• **Tasks**
1: In the badger cull debate passage, why did MPs want more scientists and wildlife experts added to the independent panel?
2: Repeat part of the badger cull debate passage word for word, beginning at the words "The Westminster Hall debate produced" and stopping after "being presented with.".


 “The Independent Panel of Experts will now consider the information collected during the pilots on the safety, effectiveness and humaneness of controlled shooting. This will inform my decision on the wider roll-out of badger control in those parts of England most severely affected by this disease. The Independent Panel of Experts report will be made available to Parliament and the general public at that time.”

 The Westminster Hall debate produced two clear demands from MPs: that the government should not proceed any further with badgers culls without a full debate and vote by MPs – to do otherwise would be undemocratic; and that the independent panel evaluating the effects of the pilot badger culls should be augmented by the presence of more scientists and wildlife experts in order to produce a balanced and properly informed report.  There is now an obvious distrust of the “facts and figures” MPs are being presented with.

 The Farming Minister George Eustice stood in for Paterson at the Westminster Hall debate.  In his closing statement he claimed that the “randomised badger cull” (the Krebs study) contributed to a significant reduction in disease (he failed to mention the rise in bTB cases outside the cull areas because of perturbation) – such significance having already been correctly described by another MP as ‘miniscule’.  But such is the way the pro-cull ministers overstate their case and twist science and fact.  As MP Tracy Crouch pointed out, “It is a bit of a cheek for the Government to say that the pilot culls have been a success, when those of us who are anti-cull have been told not to leap to conclusions until the independent panel has concluded.”  For this was precisely the message I got from my MP when I wrote about the misuse of science to justify the culls:

 “I think we need to wait for the full evaluation of the Somerset and Gloucestershire trials before coming to a conclusion about what has worked, and what has not worked.  When we have the results of that evaluation, we shall be able to learn the lessons and take appropriate action for the future.”

• **Dataset extract**
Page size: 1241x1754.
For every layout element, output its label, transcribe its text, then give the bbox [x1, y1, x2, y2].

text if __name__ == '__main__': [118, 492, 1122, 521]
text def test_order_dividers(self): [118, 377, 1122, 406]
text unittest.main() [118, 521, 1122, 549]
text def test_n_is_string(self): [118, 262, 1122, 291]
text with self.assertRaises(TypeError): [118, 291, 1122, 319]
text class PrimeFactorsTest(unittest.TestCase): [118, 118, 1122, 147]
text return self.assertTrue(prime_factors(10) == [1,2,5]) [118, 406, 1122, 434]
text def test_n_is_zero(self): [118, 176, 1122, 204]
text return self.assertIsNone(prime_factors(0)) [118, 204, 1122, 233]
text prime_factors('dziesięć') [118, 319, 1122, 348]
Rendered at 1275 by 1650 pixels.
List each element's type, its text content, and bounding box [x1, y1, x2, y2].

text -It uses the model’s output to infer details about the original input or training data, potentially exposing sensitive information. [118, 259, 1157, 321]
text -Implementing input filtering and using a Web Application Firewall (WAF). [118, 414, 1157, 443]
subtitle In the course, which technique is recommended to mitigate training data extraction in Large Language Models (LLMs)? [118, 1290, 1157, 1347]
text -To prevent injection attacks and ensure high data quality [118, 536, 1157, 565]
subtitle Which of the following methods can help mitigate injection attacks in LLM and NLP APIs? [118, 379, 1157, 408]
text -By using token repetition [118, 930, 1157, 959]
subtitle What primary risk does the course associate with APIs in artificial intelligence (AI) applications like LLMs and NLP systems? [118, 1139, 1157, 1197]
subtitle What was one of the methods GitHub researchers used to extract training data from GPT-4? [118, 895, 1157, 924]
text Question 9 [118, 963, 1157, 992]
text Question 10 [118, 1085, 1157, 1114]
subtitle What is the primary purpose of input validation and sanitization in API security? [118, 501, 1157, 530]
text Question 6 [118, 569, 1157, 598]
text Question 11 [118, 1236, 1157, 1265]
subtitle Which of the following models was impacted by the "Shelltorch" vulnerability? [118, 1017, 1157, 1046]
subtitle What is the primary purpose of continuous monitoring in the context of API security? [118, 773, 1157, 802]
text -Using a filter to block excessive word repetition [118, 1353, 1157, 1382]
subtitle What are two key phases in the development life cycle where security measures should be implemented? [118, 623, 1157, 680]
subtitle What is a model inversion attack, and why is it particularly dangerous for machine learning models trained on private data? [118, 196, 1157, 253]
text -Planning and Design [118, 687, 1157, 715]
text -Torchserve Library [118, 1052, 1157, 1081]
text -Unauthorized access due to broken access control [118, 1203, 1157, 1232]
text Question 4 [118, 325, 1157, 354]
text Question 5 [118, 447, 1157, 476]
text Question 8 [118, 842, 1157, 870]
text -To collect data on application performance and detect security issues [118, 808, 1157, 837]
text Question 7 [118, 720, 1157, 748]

• **Answers to the tasks**
1: They wanted the panel expanded so that it would produce a balanced and properly informed report on the effects of the pilot badger culls.

2:
The Westminster Hall debate produced two clear demands from MPs: that the government should not proceed any further with badgers culls without a full debate and vote by MPs – to do otherwise would be undemocratic; and that the independent panel evaluating the effects of the pilot badger culls should be augmented by the presence of more scientists and wildlife experts in order to produce a balanced and properly informed report.  There is now an obvious distrust of the “facts and figures” MPs are being presented with.